# Baitcaster Reel Recommendations?



## Lucky 13 (Jun 25, 2011)

Ok, so recently during my trip to Edisto Beach, SC my spinning reel on one of my poles kicked the bucket. Most likely because of the salt water.(I know stupid mistake). But I have found light in the situation, I have been putting off getting a baitcast reel for a while but I think I will now. I have never used a baitcaster before so I need something that will perform but also be foregiving to a newbie. Also I have a low budget being that im saving for a War Eagle Jon boat. So preferably like a shaekespere or soemthing of that lower price range.
Any suggestions?


----------



## Pompano Joe (Jan 28, 2009)

I've got two or three Shimano Bantams around the shop. At least two are rebuilt and ready to go. I'd sell one for $20.00. $35 with rod. Abu Garcia 3600 ProMax for $55. Just finished an ultralight rod on a Shimano blank for this reel that I'll take $60 for (Pac Bay Minima eyes and reel seat).
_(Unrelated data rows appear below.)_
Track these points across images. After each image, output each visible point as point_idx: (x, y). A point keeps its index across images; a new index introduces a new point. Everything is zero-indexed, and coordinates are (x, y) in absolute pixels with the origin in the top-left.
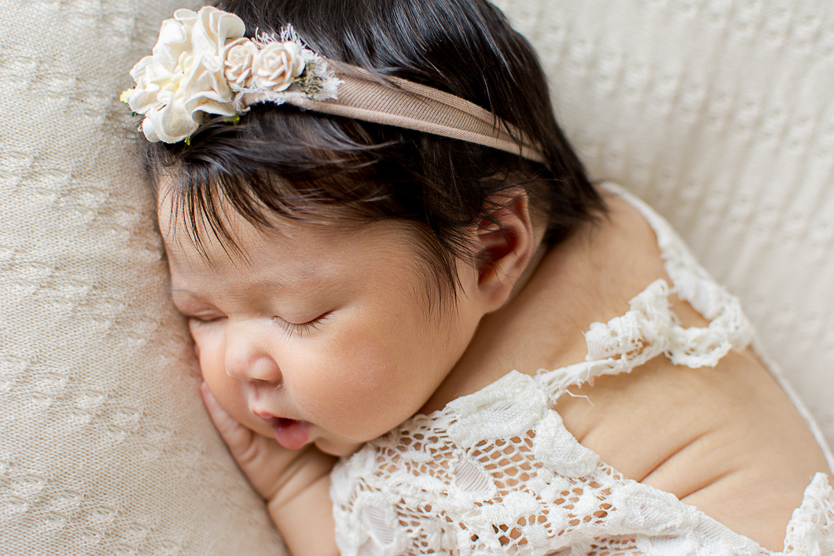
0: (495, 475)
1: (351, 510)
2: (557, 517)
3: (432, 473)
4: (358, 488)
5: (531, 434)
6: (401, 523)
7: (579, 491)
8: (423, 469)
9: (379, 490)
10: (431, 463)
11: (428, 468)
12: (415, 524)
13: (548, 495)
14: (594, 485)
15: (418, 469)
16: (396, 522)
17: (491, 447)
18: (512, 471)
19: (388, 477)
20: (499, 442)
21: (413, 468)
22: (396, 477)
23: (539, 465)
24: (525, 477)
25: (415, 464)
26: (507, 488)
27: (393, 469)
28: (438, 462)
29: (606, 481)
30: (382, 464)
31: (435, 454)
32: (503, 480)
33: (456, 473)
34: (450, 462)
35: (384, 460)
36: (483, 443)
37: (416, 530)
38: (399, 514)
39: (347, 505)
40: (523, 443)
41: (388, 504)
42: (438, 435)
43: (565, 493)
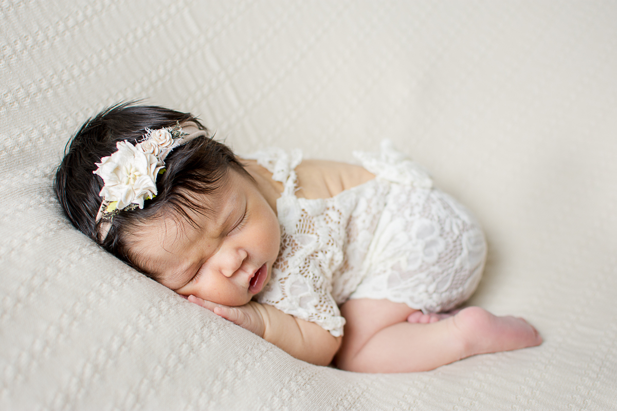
0: (308, 232)
1: (286, 296)
2: (333, 226)
3: (296, 251)
4: (282, 284)
5: (303, 210)
6: (306, 276)
7: (327, 215)
8: (293, 252)
9: (290, 274)
10: (293, 249)
11: (294, 251)
12: (308, 273)
13: (323, 223)
14: (328, 209)
15: (292, 254)
16: (304, 278)
17: (300, 225)
18: (310, 227)
19: (288, 267)
20: (300, 221)
21: (290, 256)
22: (290, 263)
23: (313, 218)
24: (313, 225)
25: (289, 254)
26: (315, 232)
27: (286, 263)
28: (294, 246)
29: (330, 205)
30: (280, 267)
31: (290, 244)
32: (311, 231)
33: (302, 243)
34: (296, 242)
35: (279, 265)
36: (297, 226)
37: (311, 274)
38: (303, 274)
39: (282, 296)
40: (305, 215)
41: (297, 274)
42: (284, 238)
43: (325, 219)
Call or text Joe @ 516-2409.


----------



## UWFSig22 (Jul 26, 2011)

My setup includes a Daiwa Inshore Special baitcaster. It is extremely reliable and made to handle the harsh saltwater. Drag disks are coated in teflon to protect against salt and makes it extremely smooth. Casts a mile and has the power to pull in the bulls but enough finesse to fish for bass. At a price range around $120, definatley worth checking out.


----------



## UWFSig22 (Jul 26, 2011)

Sorry let me correct myself. I got myself mixed up with my other reel. It is a Daiwa Coastal.
http://www.pensacolafishingforum.com/f52/daiwa-coastal-kistler-combo-90465/


----------